In November, California voted yes on Proposition 64 allowing everyone older than 21 to grow up to six marijuana plants in their home. However, growing marijuana plants indoors has many variables, and can be a complicated process to learn.
In an effort to make growing a possibility for everyone, five Cal Poly students are creating a device that streamlines the growing process and educates the user on how to grow effectively.
Business administration junior Andrew Kamegawa, along with business administration sophomore Rees Bayba, business administration freshman Lysander Mahilum, computer science junior Alexa Drenick and industrial technology senior Kevin Yae, developed an automated growing system they named Grow Nodes.
The device is paired with an app that lets the user know when to care for the plant.
“The app provides you with the educational experience and the instant connection to stats,” Kamegawa said. “The node — the actual hardware — has automated controls that automatically water your plant, control the lights and all that.”
The app starts off with video tutorials about how to set up Grow Nodes and the plant. The app notifies users when the plant needs to be taken care of, such as pruning and refilling the water, nutrients, and pH dose. Each step comes with video tutorials to ensure proper care of the plant.
Yea handles the software side of Grow Nodes and said the technology involved in Grow Nodes is fairly new which presents some challenges.
“A lot of things there’s no established procedures for,” said Yea. “You kind of have to see what the other cutting-edge companies are doing and kind of copy them.”

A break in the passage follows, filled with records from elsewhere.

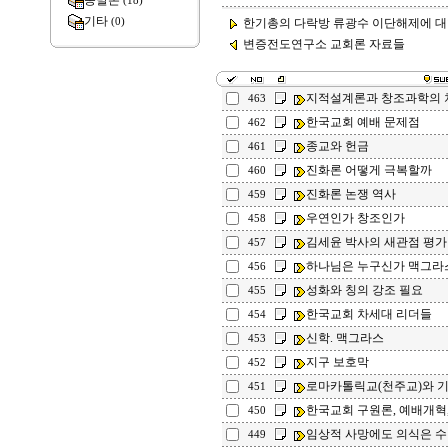
종말론
(18)
기타
(0)
한기총의 다락방 류광수 이단해제에 대한 
변증전도연구소 교회론 자료들
지적설계론과 창조과학의 
463
한국교회 예배 문제점
462
종교와 헌금
461
진화론 어떻게 극복할까
460
진화론 논쟁 역사
459
우연인가 창조인가
458
김세윤 박사의 새관점 평가
457
하나님은 누구신가 맥그라
456
성화와 칭의 강조 필요
455
한국교회 차세대 리더들
454
신학. 맥그라스
453
지구 보호막
452
로마카톨릭교(천주교)와 
451
한국교회 구원론, 예배개혁,
450
임상적 사망에도 의식은 수
449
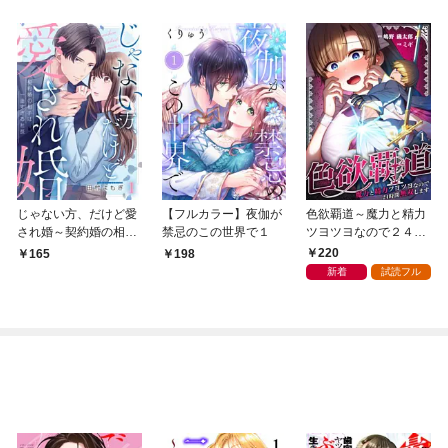
じゃない方、だけど愛
【フルカラー】夜伽が
色欲覇道～魔力と精力
され婚～契約婚の相手
禁忌のこの世界で１
ツヨツヨなので２４時
は一途すぎる社長１
間無双します～１
220
165
198
新着
試読フル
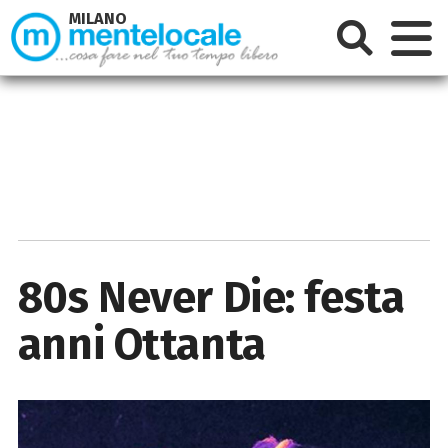
MILANO
80s Never Die: festa
anni Ottanta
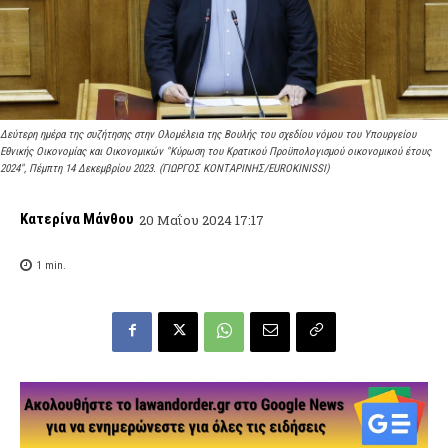
Δεύτερη ημέρα της συζήτησης στην Ολομέλεια της Βουλής του σχεδίου νόμου του Υπουργείου
Εθνικής Οικονομίας και Οικονομικών "Κύρωση του Κρατικού Προϋπολογισμού οικονομικού έτους
2024", Πέμπτη 14 Δεκεμβρίου 2023. (ΓΙΩΡΓΟΣ ΚΟΝΤΑΡΙΝΗΣ/EUROKINISSI)
Κατερίνα Μάνθου
20 Μαΐου 2024 17:17
1
min.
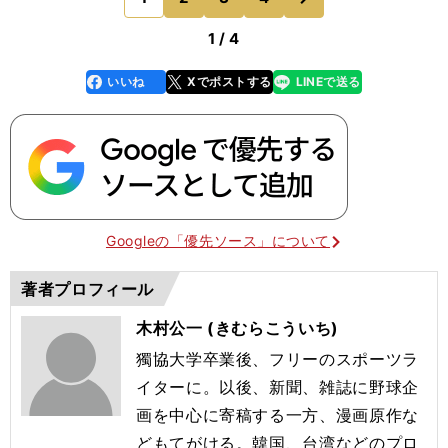
はいえ、逆方向
1 / 4
いいね
Xでポストする
LINEで送る
line
faceboo
x
k
Googleの「優先ソース」について
著者プロフィール
木村公一 (きむらこういち)
獨協大学卒業後、フリーのスポーツラ
イターに。以後、新聞、雑誌に野球企
画を中心に寄稿する一方、漫画原作な
どもてがける。韓国、台湾などのプロ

Kamegawa said he hopes to break down some of the barriers to growing indoors by making it as automated as possible and prevent common mistakes like overwatering and not having enough light.
“You don’t have to know how to grow before you grow,” Kamegawa said.
Grow Nodes is not only a unique product, but, according to Kamegawa, their outreach efforts also make this product stand out.
“We’re planning on documenting our grow process this summer,” Kamegawa said. “We’re letting the customers know that we have them in mind more than ourselves.”
Currently, the team is on their third iteration of Grow Nodes. But because it takes about three months for a plant to grow and yield, progress is sometimes slow.
“We’re going to be working on development over summer and beta testing will go on until next December,” Kamegawa said. “Hopefully it will be available next summer for purchase.”
Kamegawa and Yea both plan to continue their work on Grow Nodes after graduation.
“Our vision is to be able to get our product designed and be able to test it with at least 50 people,” said Yea. “Since we have data and sensors that we can monitor remotely, we can keep improving our product as more people buy them and use them.”